2. You are given an array of integers. The numbers are repeated an odd number of times, except for 3 of them, which appear an even number of times. Print out these 3 numbers n the order of their occurrence from the 0th index.

During this round, they also asked to give a preference between MSIT and MSIDC. Make sure you search about these two departments before the test and give your preference accordingly.

Day 2

After a day, we had a seminar by Microsoft employees in which they gave us an insight into life at Microsoft. After this, they announced the list of shortlisted students for the third round. 29 people were selected for MSIDC, and 14 for MSIT, including me.
The students shortlisted for MSIDC were asked to stay back. They had a group interview/ discussion with the MS representatives. They were asked questions based on Graphs – shortest path, diameter etc. The list of 10 shortlisted students came out the very same night.

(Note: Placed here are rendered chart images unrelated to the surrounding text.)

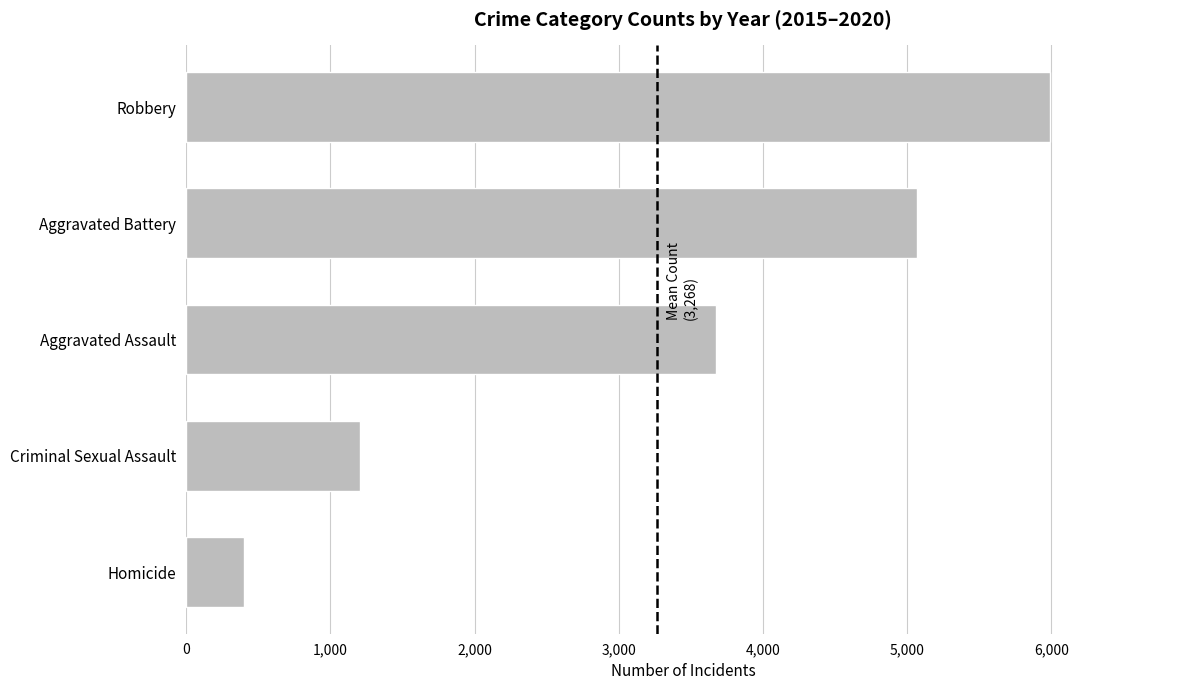

Which has a higher value, Robbery or Criminal Sexual Assault?

Robbery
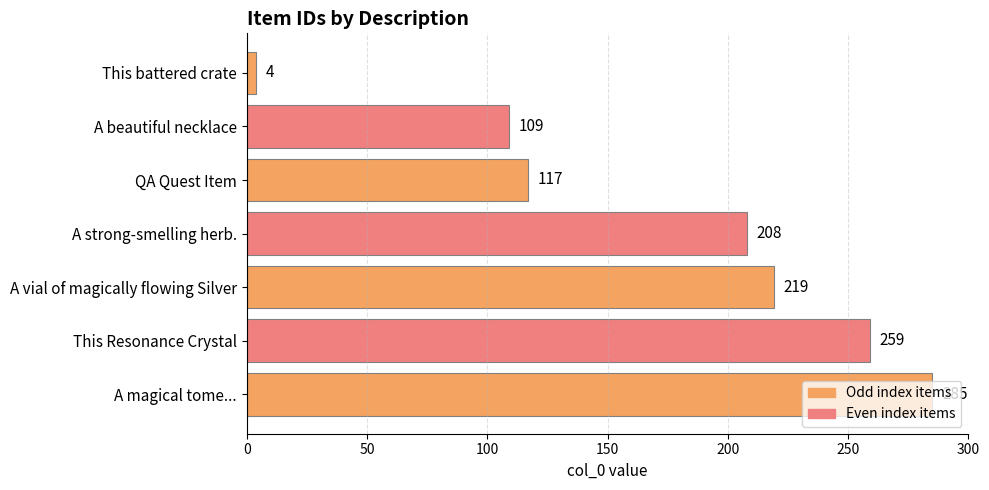

Rank the categories by value from highest to lowest.

A magical tome..., This Resonance Crystal, A vial of magically flowing Silver, A strong-smelling herb., QA Quest Item, A beautiful necklace, This battered crate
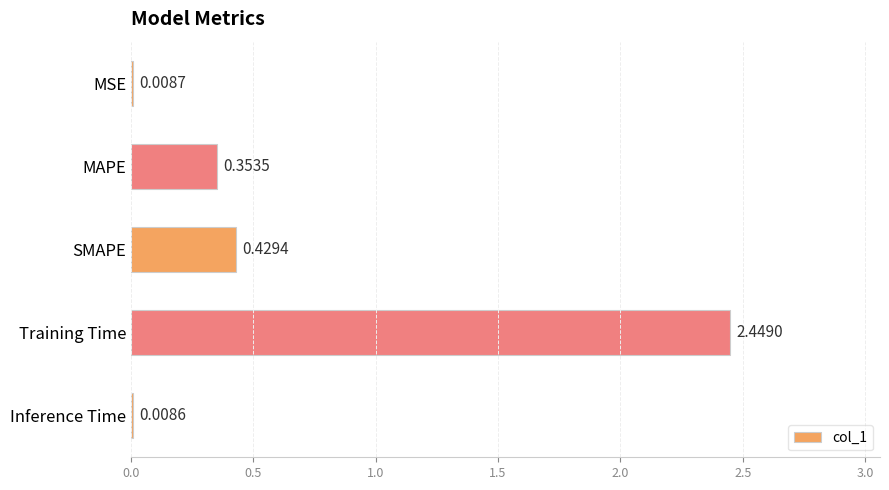

Which label corresponds to the largest value in the chart?

Training Time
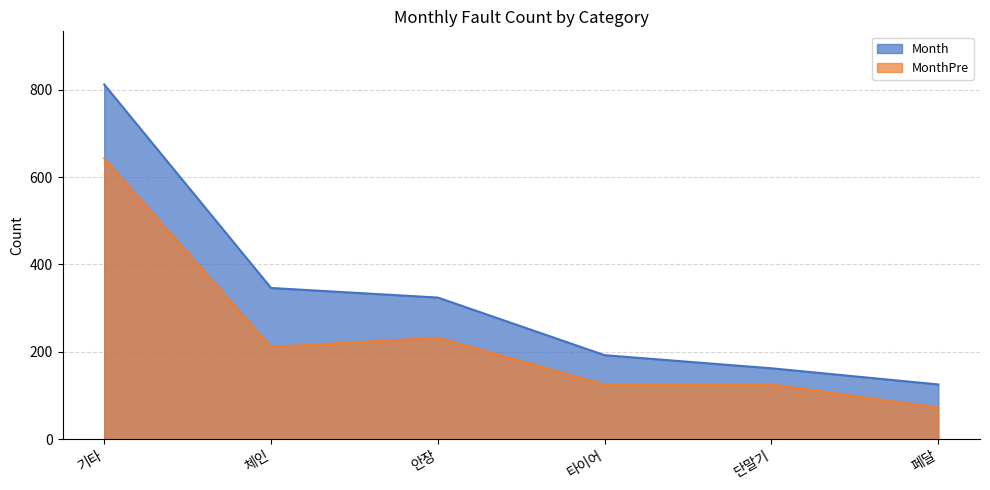

Is it true that Month equals 52 at 단말기?

False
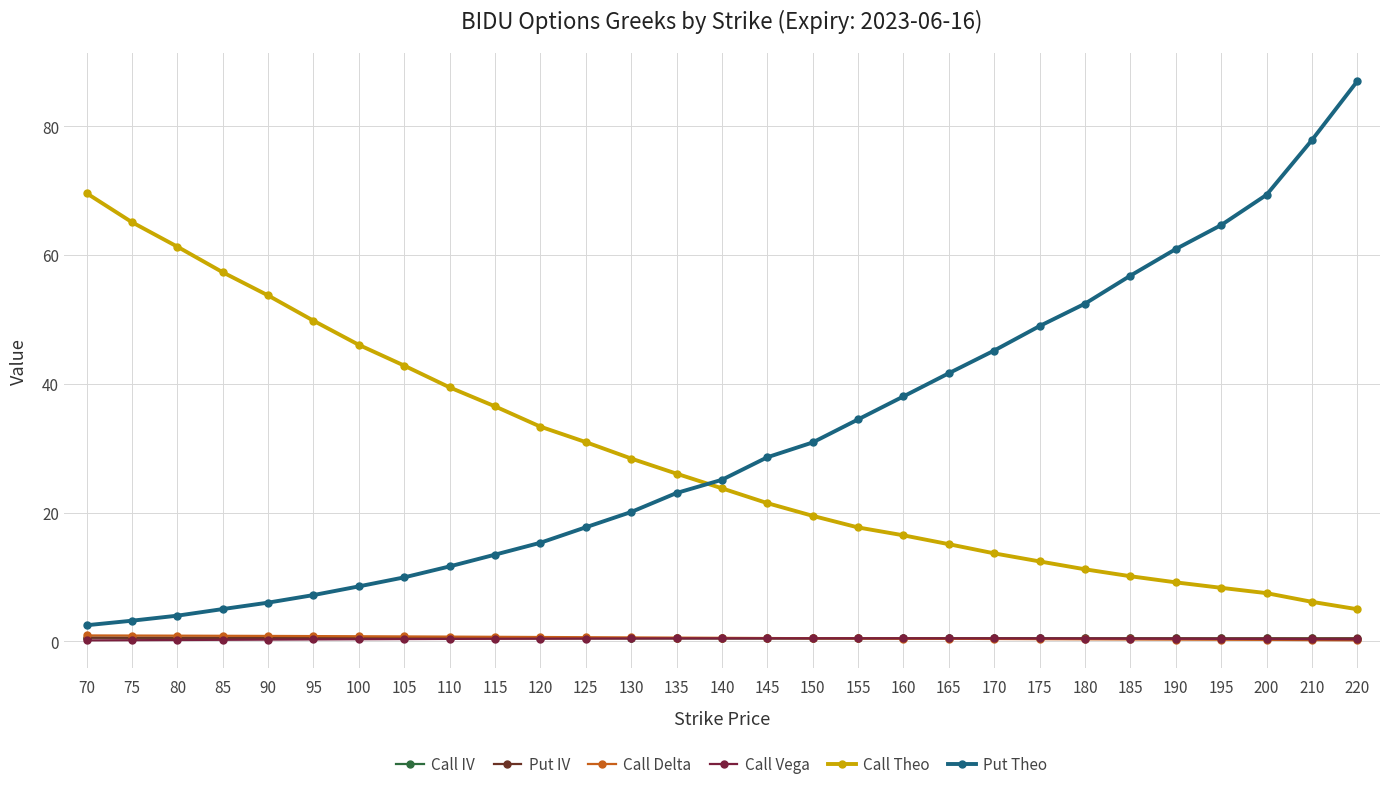

What is the difference between the highest and lowest values at 90?

53.4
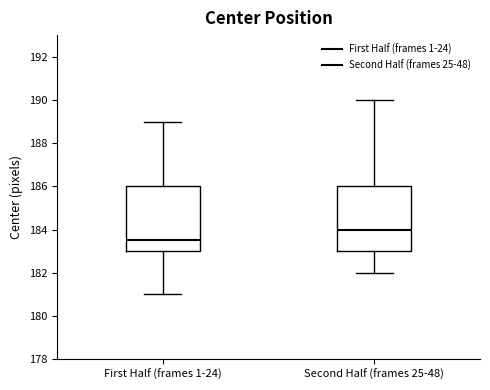

Where does the upper whisker of the box for First Half (frames 1-24) end on the y-axis? The values are not printed on the chart, so give them approximately, as read against the axis.

189.0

The students who were shortlisted for MSIT were asked to come for their Technical Interviews on the next day.

Day 3

This was it. The day at the end of which we would know if we were capable enough to join the world’s largest software company.

First, we had a 1 hour one-on-one Technical interview. I was asked questions from OOP, Data Structures and RDBMS. These are a few which i remember:
1. Given a string, output the letters which have been repeated, and how many times.
2. Design a class Car, using all OOP features.
3. Reverse a linked list, with a header node.
4. Swap two numbers without using any additional variable.
5. Given a database of students, output the details of the student with the 9th highest GPA.
There were some theoretical questions, like What is indexing? , What is pinging? , Why do we need an IP address?

The interviewer was very impressed with me and i was pushed to the next round. This was the AA (as appropriate) interview, in which the General Manager interviews you to determine if you are suitable to be a Microsoft hire.
In this round, he asked very general questions. He tested my communication skills and gave me a few scenarios. All you need to do to clear this round, is be confident, and yourself. Unfortunately, I didn’t come out very well in this round. So I couldn’t get the internship. Though you never actually know what went wrong in a general behavioral interview, below are a few tips to do well.

Tips:

1. Know your strengths and weaknesses.

This is a very common interview question. Directly, or indirectly, the interviewer will ask you your positives and negatives to see how you perceive yourself. Make sure you introspect and give genuine points. Don’t make things up to yourself look good. It’s not difficult to call bluff on it.

2. Know exactly why you want to join the company

Another common question. Don’t assume you can tell them why at that moment. In there, you might be nervous. Clear these points in your mind before the interview itself.

3. Know your projects inside out.

Make sure to go through your project reports before the interview and refresh your memory. Think about what you loved most about the project, and what you found the most challenging.

To everyone who is attempting the internship test, All The Best! This is wonderful opportunity. Give it your best.